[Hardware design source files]
[Start of Attachment]
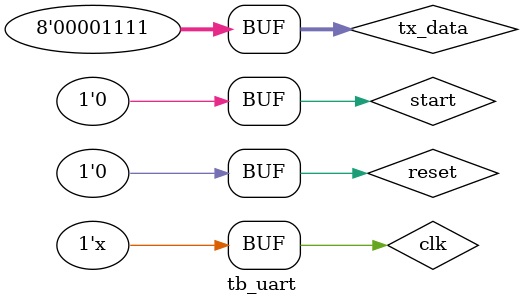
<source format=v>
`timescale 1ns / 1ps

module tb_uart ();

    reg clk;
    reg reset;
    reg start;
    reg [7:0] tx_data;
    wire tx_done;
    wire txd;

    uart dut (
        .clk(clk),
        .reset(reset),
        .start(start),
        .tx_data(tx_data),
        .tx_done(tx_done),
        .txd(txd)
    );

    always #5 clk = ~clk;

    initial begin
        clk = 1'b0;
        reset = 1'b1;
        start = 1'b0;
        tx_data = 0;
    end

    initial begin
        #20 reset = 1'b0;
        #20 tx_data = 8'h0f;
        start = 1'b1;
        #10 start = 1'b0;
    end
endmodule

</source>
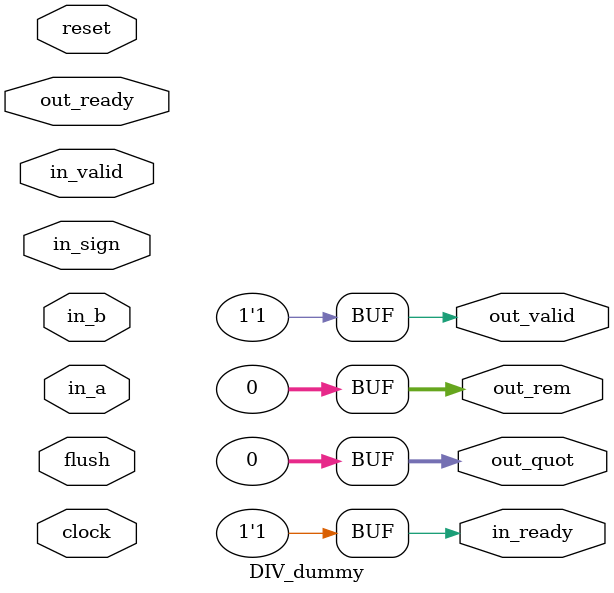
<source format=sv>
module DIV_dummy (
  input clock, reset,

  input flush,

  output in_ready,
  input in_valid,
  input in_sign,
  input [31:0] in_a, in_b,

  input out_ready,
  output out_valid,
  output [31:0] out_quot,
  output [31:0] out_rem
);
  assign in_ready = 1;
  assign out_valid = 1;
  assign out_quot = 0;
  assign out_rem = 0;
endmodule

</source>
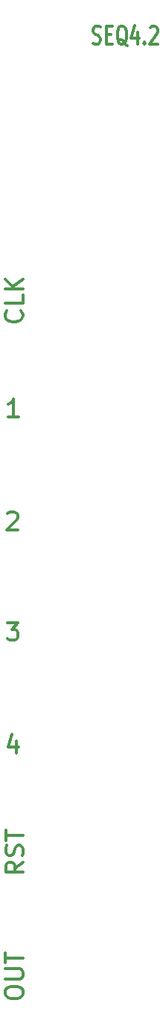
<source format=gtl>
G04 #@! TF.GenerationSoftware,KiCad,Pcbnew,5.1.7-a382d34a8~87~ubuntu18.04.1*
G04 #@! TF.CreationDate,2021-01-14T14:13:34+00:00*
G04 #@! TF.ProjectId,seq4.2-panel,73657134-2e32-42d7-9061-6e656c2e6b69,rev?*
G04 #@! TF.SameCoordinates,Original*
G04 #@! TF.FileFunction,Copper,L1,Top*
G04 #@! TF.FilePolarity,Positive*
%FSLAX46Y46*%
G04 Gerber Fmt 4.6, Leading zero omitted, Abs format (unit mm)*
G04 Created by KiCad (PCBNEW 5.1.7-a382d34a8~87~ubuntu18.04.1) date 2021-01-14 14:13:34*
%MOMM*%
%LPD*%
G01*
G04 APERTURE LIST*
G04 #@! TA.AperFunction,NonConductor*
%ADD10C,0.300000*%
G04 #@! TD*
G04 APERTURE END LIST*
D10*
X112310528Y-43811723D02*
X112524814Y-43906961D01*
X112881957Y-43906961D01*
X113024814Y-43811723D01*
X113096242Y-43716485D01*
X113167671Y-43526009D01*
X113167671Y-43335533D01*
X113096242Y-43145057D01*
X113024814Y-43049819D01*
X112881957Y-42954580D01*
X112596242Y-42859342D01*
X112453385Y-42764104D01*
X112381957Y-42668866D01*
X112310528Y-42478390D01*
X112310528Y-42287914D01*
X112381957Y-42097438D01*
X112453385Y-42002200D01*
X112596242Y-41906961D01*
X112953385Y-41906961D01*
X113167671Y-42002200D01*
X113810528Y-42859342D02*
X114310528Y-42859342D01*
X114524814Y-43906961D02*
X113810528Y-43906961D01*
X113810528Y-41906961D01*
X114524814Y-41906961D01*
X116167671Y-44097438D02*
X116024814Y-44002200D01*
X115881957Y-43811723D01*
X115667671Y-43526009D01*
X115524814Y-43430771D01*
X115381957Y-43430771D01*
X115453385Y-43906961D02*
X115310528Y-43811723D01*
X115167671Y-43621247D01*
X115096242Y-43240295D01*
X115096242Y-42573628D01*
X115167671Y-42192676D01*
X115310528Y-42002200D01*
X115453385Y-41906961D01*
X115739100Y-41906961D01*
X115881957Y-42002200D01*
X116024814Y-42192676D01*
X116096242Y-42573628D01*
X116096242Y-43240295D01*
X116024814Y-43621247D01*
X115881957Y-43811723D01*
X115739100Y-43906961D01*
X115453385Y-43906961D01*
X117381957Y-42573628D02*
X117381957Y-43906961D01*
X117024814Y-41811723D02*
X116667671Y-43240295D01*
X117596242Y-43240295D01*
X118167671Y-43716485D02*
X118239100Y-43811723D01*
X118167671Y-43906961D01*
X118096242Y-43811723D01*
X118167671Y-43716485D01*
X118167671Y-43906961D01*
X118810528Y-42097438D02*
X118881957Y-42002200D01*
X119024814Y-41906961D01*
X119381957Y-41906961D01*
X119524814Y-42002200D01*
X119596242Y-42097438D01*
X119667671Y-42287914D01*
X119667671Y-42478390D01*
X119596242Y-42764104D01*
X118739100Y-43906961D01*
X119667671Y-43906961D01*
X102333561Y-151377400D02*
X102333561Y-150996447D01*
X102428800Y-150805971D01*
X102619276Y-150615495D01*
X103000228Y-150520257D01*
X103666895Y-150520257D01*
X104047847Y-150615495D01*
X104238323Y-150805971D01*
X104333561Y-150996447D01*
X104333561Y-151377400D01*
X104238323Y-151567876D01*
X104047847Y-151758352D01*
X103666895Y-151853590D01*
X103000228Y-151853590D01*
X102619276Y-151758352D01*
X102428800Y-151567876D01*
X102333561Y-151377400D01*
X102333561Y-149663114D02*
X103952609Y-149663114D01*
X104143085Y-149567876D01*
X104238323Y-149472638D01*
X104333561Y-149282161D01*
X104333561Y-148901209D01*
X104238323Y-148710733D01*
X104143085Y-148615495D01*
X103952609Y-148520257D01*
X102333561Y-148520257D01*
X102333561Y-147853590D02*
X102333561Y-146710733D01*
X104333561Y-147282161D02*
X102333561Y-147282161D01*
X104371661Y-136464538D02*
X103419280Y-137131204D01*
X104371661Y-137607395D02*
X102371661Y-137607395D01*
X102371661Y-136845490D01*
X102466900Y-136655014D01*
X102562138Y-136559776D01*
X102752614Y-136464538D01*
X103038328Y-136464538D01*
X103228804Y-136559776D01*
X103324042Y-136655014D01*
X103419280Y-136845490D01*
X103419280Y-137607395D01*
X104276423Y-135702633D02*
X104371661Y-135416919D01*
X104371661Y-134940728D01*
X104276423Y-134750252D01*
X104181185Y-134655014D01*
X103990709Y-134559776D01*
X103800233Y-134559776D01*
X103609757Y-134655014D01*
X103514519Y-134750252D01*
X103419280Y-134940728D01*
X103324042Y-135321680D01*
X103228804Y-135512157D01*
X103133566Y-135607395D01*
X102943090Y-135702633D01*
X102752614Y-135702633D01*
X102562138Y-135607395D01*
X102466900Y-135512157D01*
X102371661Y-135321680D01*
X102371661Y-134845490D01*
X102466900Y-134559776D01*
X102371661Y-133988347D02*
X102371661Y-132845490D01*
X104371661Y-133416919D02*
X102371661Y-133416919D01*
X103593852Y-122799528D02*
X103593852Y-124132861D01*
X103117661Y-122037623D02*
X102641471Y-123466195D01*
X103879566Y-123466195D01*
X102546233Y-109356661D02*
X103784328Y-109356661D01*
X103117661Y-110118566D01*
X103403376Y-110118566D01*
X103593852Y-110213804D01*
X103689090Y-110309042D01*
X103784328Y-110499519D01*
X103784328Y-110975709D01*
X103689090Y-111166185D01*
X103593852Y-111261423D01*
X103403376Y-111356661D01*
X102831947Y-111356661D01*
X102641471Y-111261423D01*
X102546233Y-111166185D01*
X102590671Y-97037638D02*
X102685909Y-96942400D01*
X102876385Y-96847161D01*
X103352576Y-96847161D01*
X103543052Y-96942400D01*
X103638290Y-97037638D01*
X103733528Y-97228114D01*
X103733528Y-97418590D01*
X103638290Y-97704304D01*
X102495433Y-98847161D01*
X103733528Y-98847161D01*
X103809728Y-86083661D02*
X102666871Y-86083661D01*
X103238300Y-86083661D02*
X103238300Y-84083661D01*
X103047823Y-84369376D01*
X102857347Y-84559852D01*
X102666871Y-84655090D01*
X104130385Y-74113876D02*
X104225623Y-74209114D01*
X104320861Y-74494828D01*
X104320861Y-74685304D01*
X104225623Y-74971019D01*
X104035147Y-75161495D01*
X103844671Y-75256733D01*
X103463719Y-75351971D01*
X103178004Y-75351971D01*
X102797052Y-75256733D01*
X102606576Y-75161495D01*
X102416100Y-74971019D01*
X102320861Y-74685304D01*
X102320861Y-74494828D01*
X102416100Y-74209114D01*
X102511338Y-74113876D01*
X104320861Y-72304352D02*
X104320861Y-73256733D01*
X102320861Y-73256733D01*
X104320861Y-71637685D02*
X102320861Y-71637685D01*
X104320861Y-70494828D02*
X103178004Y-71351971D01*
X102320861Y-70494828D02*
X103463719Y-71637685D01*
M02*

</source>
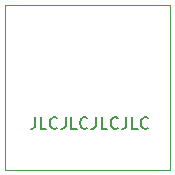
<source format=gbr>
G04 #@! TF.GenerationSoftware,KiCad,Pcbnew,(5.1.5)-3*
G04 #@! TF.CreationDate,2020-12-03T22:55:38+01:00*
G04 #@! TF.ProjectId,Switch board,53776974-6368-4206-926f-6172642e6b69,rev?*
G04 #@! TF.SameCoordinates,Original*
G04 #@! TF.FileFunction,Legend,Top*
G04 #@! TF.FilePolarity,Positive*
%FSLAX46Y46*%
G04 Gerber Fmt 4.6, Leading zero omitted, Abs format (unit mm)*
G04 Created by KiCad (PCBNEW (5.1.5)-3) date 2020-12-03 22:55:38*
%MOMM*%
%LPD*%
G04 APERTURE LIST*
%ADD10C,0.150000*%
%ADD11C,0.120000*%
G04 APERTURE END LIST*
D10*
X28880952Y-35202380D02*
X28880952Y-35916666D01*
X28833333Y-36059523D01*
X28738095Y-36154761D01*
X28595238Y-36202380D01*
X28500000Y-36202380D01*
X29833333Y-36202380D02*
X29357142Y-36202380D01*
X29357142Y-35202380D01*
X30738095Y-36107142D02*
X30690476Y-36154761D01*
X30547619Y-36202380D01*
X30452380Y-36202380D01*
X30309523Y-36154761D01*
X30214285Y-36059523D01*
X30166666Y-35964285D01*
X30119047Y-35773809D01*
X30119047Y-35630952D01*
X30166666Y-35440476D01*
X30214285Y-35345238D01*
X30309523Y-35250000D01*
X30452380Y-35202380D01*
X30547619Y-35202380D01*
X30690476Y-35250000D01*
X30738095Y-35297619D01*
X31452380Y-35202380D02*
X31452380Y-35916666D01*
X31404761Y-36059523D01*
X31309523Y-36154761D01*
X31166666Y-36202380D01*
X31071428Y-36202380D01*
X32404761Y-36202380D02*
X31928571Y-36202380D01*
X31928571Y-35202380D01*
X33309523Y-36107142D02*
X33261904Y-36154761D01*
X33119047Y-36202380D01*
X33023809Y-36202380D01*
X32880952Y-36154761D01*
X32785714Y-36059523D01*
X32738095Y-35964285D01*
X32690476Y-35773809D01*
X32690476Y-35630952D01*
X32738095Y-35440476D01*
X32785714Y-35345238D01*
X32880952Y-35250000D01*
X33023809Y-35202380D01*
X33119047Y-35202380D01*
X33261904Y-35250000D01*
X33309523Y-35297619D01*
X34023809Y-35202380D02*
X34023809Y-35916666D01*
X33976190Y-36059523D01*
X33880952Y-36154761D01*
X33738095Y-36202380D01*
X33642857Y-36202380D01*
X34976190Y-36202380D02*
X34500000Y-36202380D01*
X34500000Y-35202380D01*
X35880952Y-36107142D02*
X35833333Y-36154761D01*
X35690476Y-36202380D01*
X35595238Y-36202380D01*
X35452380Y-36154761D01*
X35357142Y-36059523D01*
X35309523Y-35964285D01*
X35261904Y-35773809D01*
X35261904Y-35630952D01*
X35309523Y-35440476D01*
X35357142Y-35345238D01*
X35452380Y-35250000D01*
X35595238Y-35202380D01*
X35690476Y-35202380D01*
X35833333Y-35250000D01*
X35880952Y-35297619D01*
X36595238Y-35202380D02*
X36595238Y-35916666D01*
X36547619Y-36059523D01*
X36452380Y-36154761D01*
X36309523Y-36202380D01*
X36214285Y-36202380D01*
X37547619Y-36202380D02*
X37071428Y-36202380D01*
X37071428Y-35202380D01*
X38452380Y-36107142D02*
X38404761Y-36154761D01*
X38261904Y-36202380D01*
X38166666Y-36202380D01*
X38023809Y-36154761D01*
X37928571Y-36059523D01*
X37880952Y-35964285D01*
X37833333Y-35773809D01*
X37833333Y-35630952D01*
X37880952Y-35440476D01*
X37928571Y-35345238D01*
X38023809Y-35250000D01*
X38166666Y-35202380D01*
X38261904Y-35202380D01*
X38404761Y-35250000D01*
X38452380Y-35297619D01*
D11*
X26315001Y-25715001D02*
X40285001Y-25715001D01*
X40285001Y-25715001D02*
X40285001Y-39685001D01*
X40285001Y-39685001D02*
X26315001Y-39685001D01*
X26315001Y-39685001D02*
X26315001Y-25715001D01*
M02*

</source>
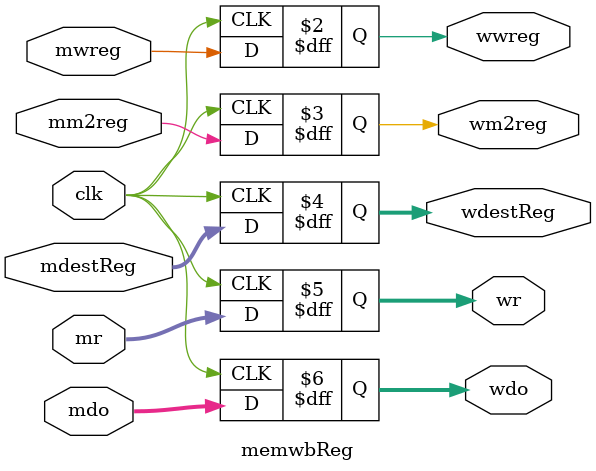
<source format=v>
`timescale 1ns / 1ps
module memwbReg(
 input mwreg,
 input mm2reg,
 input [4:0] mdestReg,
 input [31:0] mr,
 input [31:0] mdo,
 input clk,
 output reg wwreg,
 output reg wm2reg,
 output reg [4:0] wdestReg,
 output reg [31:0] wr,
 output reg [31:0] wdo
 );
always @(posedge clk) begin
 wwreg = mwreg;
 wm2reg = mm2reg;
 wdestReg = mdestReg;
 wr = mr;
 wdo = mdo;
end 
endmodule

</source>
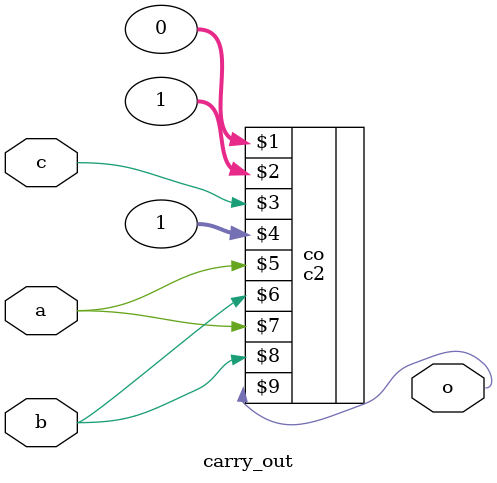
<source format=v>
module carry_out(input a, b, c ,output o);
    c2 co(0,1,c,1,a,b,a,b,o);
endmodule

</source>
[End of Attachment]
▶ TASK REQUIREMENTS
Exact duplication is required for the lines above, from the line that contains "X116024814Y-43621247D01*" to the line that contains "X103000228Y-151853590D01*", inclusive; omit all others.

▶ RESPONSE FOR THIS EXERCISE
X116024814Y-43621247D01*
X115881957Y-43811723D01*
X115739100Y-43906961D01*
X115453385Y-43906961D01*
X117381957Y-42573628D02*
X117381957Y-43906961D01*
X117024814Y-41811723D02*
X116667671Y-43240295D01*
X117596242Y-43240295D01*
X118167671Y-43716485D02*
X118239100Y-43811723D01*
X118167671Y-43906961D01*
X118096242Y-43811723D01*
X118167671Y-43716485D01*
X118167671Y-43906961D01*
X118810528Y-42097438D02*
X118881957Y-42002200D01*
X119024814Y-41906961D01*
X119381957Y-41906961D01*
X119524814Y-42002200D01*
X119596242Y-42097438D01*
X119667671Y-42287914D01*
X119667671Y-42478390D01*
X119596242Y-42764104D01*
X118739100Y-43906961D01*
X119667671Y-43906961D01*
X102333561Y-151377400D02*
X102333561Y-150996447D01*
X102428800Y-150805971D01*
X102619276Y-150615495D01*
X103000228Y-150520257D01*
X103666895Y-150520257D01*
X104047847Y-150615495D01*
X104238323Y-150805971D01*
X104333561Y-150996447D01*
X104333561Y-151377400D01*
X104238323Y-151567876D01*
X104047847Y-151758352D01*
X103666895Y-151853590D01*
X103000228Y-151853590D01*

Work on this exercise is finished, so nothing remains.